2. Always Make It Fun
Their lives focus around the notion of fun. Most of us likely schedule in running time, whether it’s in the morning before work, or in the evening before sundown. There’s some structure to it, but a child’s schedule, by nature, isn’t supposed to be heavily structured. Make it fun, spontaneous, and keep the mood light when you go for a run with your child.
You can make a race out of it, or incentivize them to finish the run with an excellent reward at the end of the week. Talk about landmarks that you like to run by, discuss their interests with them during the run, and show them some of the music that you listen to during your runs. By keeping it fun and fresh, they’re going to build healthy habits.
3. Don’t Make It Mandatory
“It’s Sunday, we have to go on a run this morning.” That’s like telling a child that they have to accompany you to the grocery store: it’s not going to go over well, and they’ll eventually build disdain towards the task.
You can schedule it with your child, but don’t strip away the fun by adopting a ride-or-die attitude with it. Maybe they want to hang out with their friends instead of running—let them. We generally don’t want to do things that we know we have to do. When they see running or physical fitness as a chore, their intrigue to explore other activities, running trails or sports will be stifled. Scheduling is okay, but be understanding when things come up.
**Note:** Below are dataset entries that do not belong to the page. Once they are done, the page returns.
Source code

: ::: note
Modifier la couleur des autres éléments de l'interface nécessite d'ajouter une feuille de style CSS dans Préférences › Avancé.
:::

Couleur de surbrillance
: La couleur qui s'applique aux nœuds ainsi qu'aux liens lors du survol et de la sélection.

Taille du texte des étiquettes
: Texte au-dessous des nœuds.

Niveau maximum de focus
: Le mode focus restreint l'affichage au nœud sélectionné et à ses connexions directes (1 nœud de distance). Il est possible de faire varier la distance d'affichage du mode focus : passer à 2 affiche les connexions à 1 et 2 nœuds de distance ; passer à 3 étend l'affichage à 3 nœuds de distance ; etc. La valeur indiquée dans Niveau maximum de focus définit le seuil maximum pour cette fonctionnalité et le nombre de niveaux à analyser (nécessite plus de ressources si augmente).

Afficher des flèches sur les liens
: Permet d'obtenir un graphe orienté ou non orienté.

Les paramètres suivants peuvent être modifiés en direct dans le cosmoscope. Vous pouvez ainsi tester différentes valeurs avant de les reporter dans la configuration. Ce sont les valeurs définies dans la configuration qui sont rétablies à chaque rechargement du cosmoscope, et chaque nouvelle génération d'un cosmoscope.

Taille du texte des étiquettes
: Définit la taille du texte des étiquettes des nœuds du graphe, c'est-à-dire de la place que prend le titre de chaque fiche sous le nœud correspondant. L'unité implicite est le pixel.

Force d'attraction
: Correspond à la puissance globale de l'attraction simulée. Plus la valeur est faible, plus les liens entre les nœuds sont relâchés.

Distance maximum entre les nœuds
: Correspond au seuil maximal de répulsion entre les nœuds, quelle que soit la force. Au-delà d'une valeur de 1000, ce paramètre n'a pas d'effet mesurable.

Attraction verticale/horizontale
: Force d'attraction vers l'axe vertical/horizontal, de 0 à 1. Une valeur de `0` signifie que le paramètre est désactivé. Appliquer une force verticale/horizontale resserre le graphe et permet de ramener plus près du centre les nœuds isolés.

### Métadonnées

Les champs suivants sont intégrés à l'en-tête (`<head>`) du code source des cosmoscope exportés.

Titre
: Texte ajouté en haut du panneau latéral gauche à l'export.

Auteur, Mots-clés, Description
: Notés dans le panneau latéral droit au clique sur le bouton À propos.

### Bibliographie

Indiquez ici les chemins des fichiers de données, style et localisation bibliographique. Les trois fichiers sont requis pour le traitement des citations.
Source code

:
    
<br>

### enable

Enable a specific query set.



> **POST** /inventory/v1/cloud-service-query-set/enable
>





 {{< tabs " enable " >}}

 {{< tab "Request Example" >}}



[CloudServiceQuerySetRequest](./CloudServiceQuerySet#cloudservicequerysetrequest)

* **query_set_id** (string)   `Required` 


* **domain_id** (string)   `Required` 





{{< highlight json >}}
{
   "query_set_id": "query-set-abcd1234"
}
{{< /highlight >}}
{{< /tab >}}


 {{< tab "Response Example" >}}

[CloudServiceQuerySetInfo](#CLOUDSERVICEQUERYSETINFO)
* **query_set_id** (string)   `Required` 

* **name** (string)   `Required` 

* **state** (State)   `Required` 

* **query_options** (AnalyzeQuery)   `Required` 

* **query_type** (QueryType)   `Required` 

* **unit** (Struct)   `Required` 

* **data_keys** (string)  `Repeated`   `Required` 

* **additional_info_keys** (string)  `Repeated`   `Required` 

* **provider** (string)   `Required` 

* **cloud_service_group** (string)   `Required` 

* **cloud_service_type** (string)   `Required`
Is your love of running centered around weight loss, the goal of achieving a certain peak of physical fitness, or did you also go on runs with your parents when you were younger? Regardless of what people often say, nobody in this world is more empathetic than a child. So long as you’re able to hold their attention and don’t turn a quick talk into a lengthy anecdote, you can inspire them in similar ways that you were inspired. Everyone has different things that interest them, so keep this in mind. Maybe you have a special connection with certain songs that you listen to on a run, or you go by a certain landmark for nostalgic reasons. Whatever it is, share it with your child, and show them that this is for more than just physical fitness.
5. Inspire Competition
While many people don’t think a competitive spirit is healthy, it most certainly is. Give them something to work up to, like a foot race with their siblings, a time attack on a certain running course where they can break old records, and work up from there. You’ll quickly be able to see if competition is something they’ll enjoy, or if it’s deterring them from enjoying the sport. Being competitive teaches your child that they can work hard, work smart, and do great things that possibly challenge the greatness of others, and running can give them the confidence to maintain that mindset.
A Few Takeaway Tips
1. Keep proper form in mind at all times: elbows on a 90-degree angle, hands held firmly but not in tight fists, and back straight.
2. Offer praise when they exceed their own expectations, and comfort if they do not. Don’t dismiss the idea of trying again, but let them know that everyone has their good days and bad days.
3. Lead by example. You know proper running form, so run in place or pace down the road, and show your child how to do it right.
4. Children feel fatigue sooner than we do during running, and their bodies heat up faster than ours, so don’t push their limits to where yours are.
It Start From The Ground Up
You wouldn’t tell someone to try being a professional baseball player and then hand them a stick, would you? Athleticism requires equipment, regardless of the category, and for runners they require a quality pair of running shoes. Start from the ground up with your ideals, your discussions and information that you tell your children, and literally start from the pair of shoes that’s going to give them the most comfort, support and agility while beginning their potential lifelong love for running. If your budget allows, avoid getting a “starter pair” of running shoes, because the quality (or lack thereof) can interfere with enjoyment and effectiveness, which might discourage your children rather than inspire them.